警備システムに関する文書を、末尾の一文の後から書き継ぐこと。

===== 文書抜粋 =====

説明

警備システム

【課題】広範な領域を高いセキュリティー性をもって警備することができる警備システムを提供する。
【解決手段】警備システム1は、警備対象が配置されて侵入者Pから防護すべき防護区域A1の警備を行うものであり、防護区域A1の周囲に設定された半径数百メートル程度の監視区域A2の外縁に沿って所定の間隔をもって配置され、監視区域A2に侵入する侵入者Pを検出する赤外線センサと侵入者の接近を検出する近接センサとを有する複数の外周監視装置11を備える。外周監視装置11の間隔は、隣接する外周監視装置11の各々設けられた赤外線センサの検出エリアの少なくとも一部が重複する間隔である。

【発明の詳細な説明】
【技術分野】
【0001】
本発明は、進入禁止区域又は防護区域を警備する警備システムに関する。
【背景技術】
【0002】
一般的に、警備システムは、進入禁止区域又は防護区域等の予め規定された区域を警備するために用いられるシステムを言うが、現在は主として建物を警備するために用いられている。建物を警備する警備システムは、警備すべき建物の周囲に設置される外周センサ、侵入者を撮影する監視カメラ、及び及び警備センターに通報を行う通報装置を備えるものが多い。外周センサは例えば警備すべき建物の周囲に設置された外周フェンス(例えば、塀)に取り付けられ、監視カメラは例えば外周フェンスと警備すべき建物との間に設置される。

===== 検討データ =====

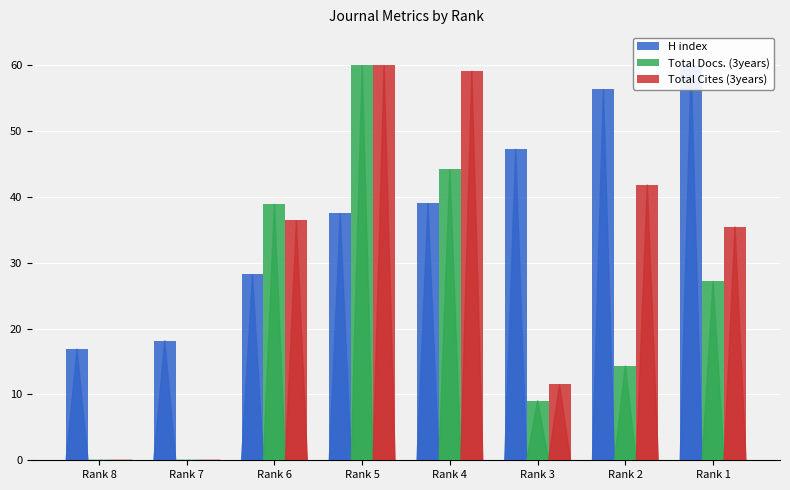

The H index series shows 28.3 at Rank 6. True or false?

True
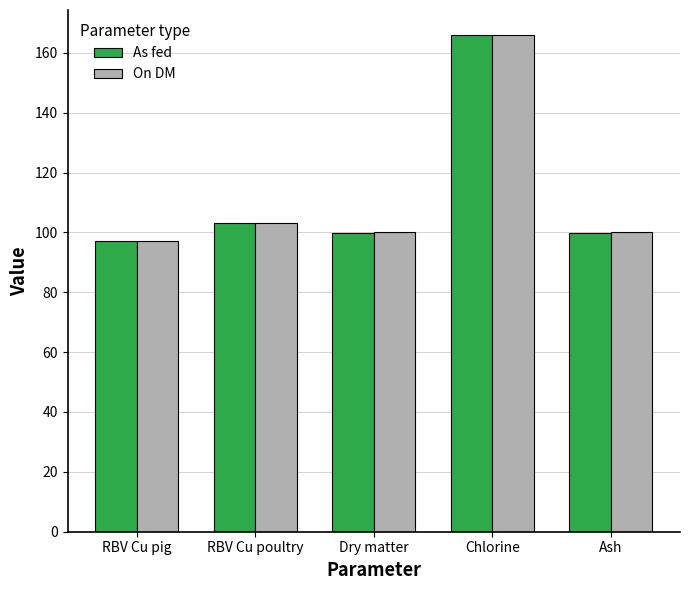

What is the sum of all As fed values?

565.8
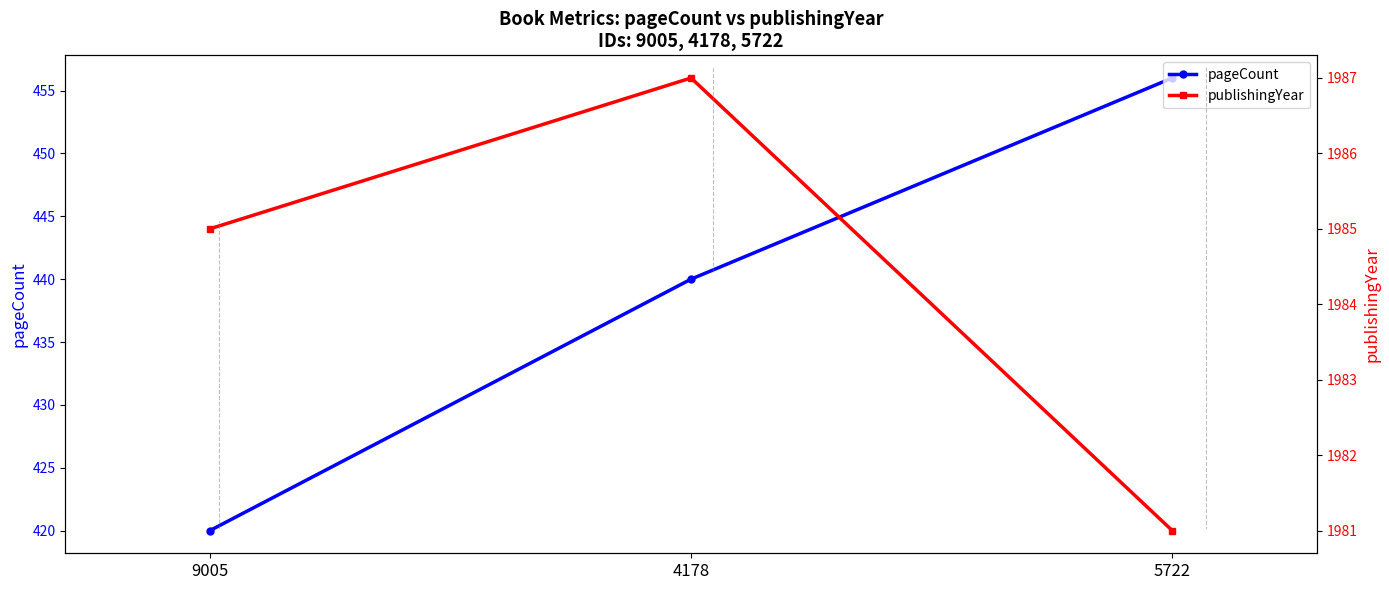

What are all the series names shown in the legend?

pageCount, publishingYear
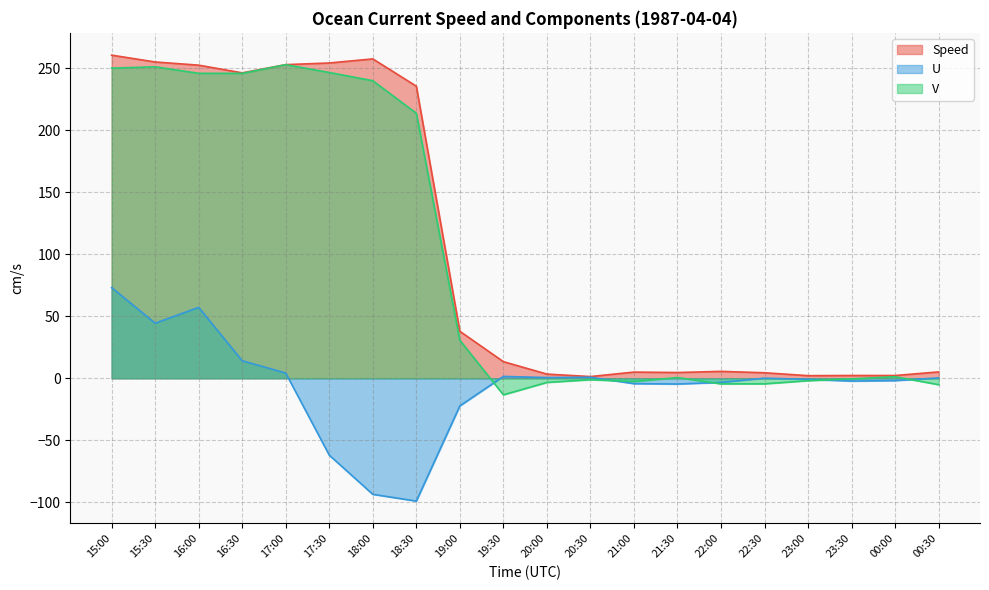

What is the difference between the highest and lowest values at 16:30?

232.0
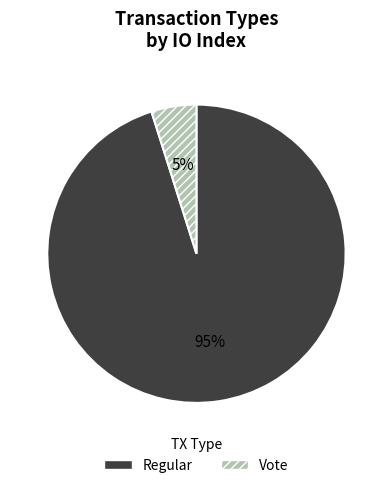

How many slices are in this pie chart?

2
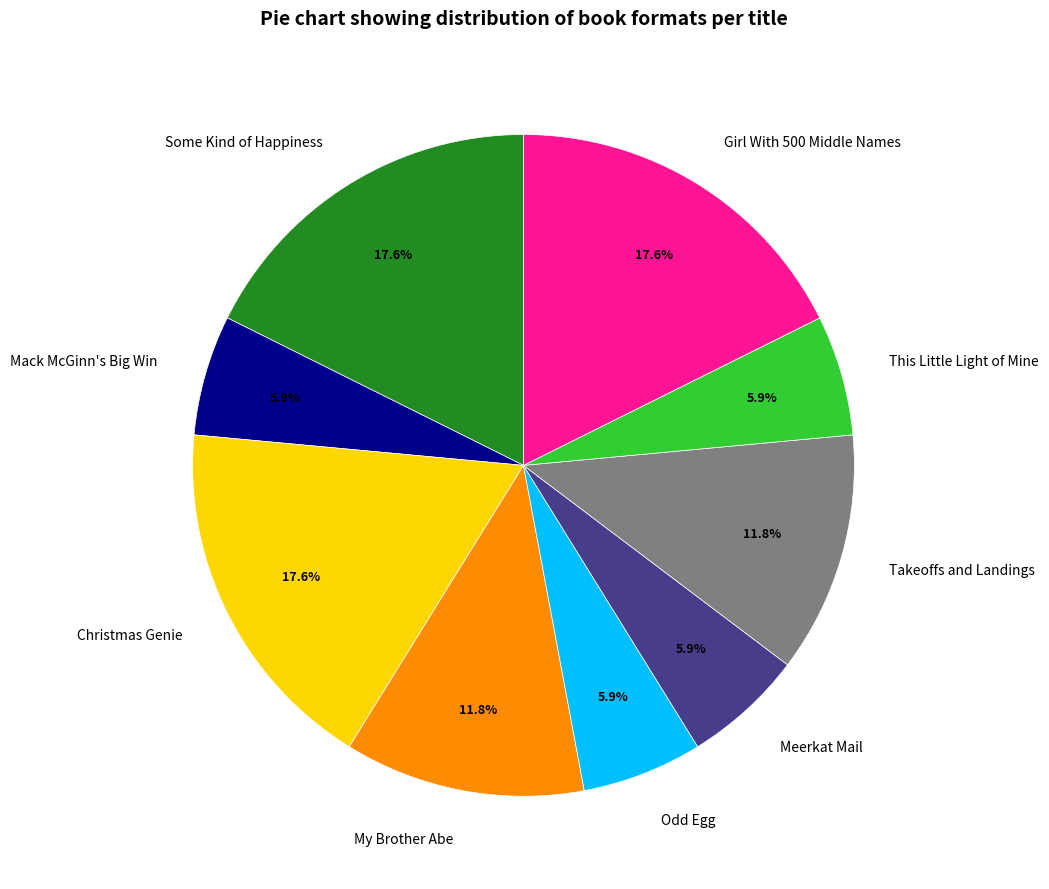

How many slices are in this pie chart?

9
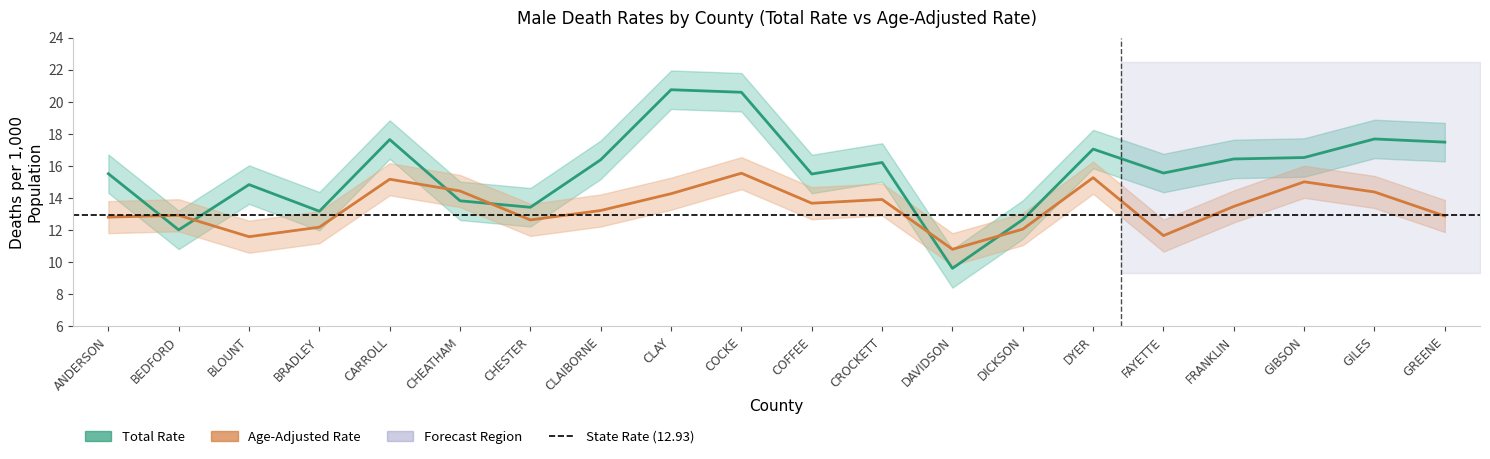

How many intersections are there between RATE and AGE_ADJUSTED_RATE?

6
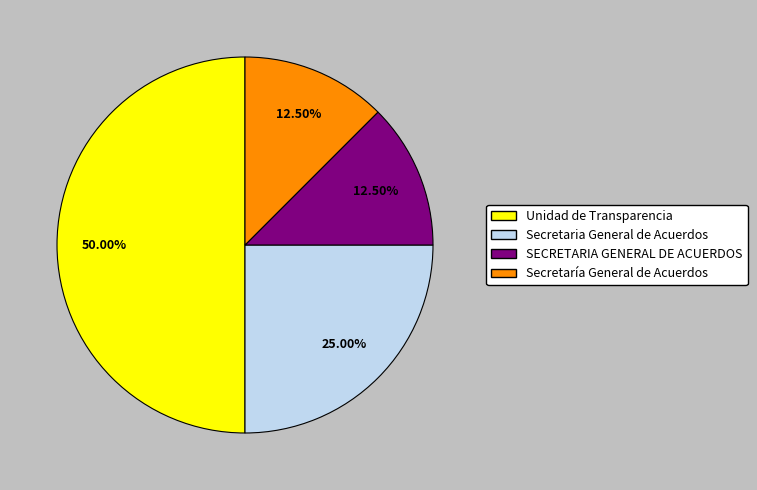

Which slice is the largest?

Unidad de Transparencia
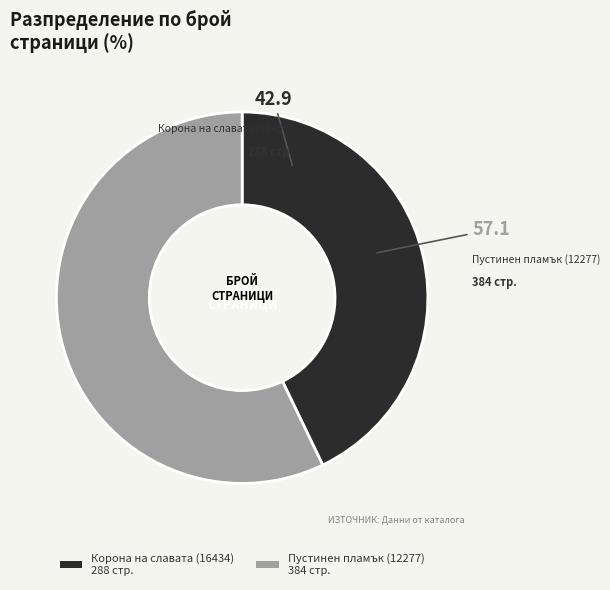

Which slice represents more than half of the pie?

Пустинен пламък (12277)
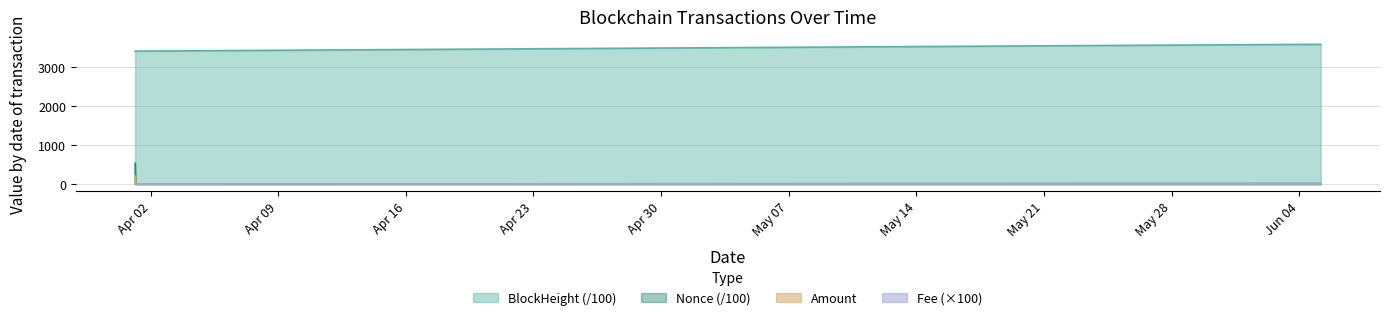

List the series in order of their peak value, highest first.

BlockHeight (/100), Nonce (/100), Amount, Fee (×100)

=====

# [出力結果]
【0003】
以上の構成の警備システムは、外周センサによって外周フェンス内への侵入が検出された場合に、その旨を通報装置によって警備センターに通報するとともに、外周フェンス内に侵入した侵入者を監視カメラによって撮影する。ここで、侵入者が建物内に侵入するのに極力時間がかかるように外周フェンス及び建物の外壁は堅牢にされており、また外周フェンス内に侵入した侵入者の撮影を容易にするため、外周フェンスは警備すべき建物に対してある程度の距離をもって設置される。
【0004】
警備すべき建物に侵入者が侵入した場合に、その旨が警備システムによって警備センターに通報されることにより、迅速に適切な警備行動をとることができる。また、監視カメラで侵入者を撮影することによって侵入者を容易に特定することができるとともに、予防効果を高めることもできる。尚、建物を警備する従来の警備システムの詳細については、例えば以下の特許文献1〜3を参照されたい。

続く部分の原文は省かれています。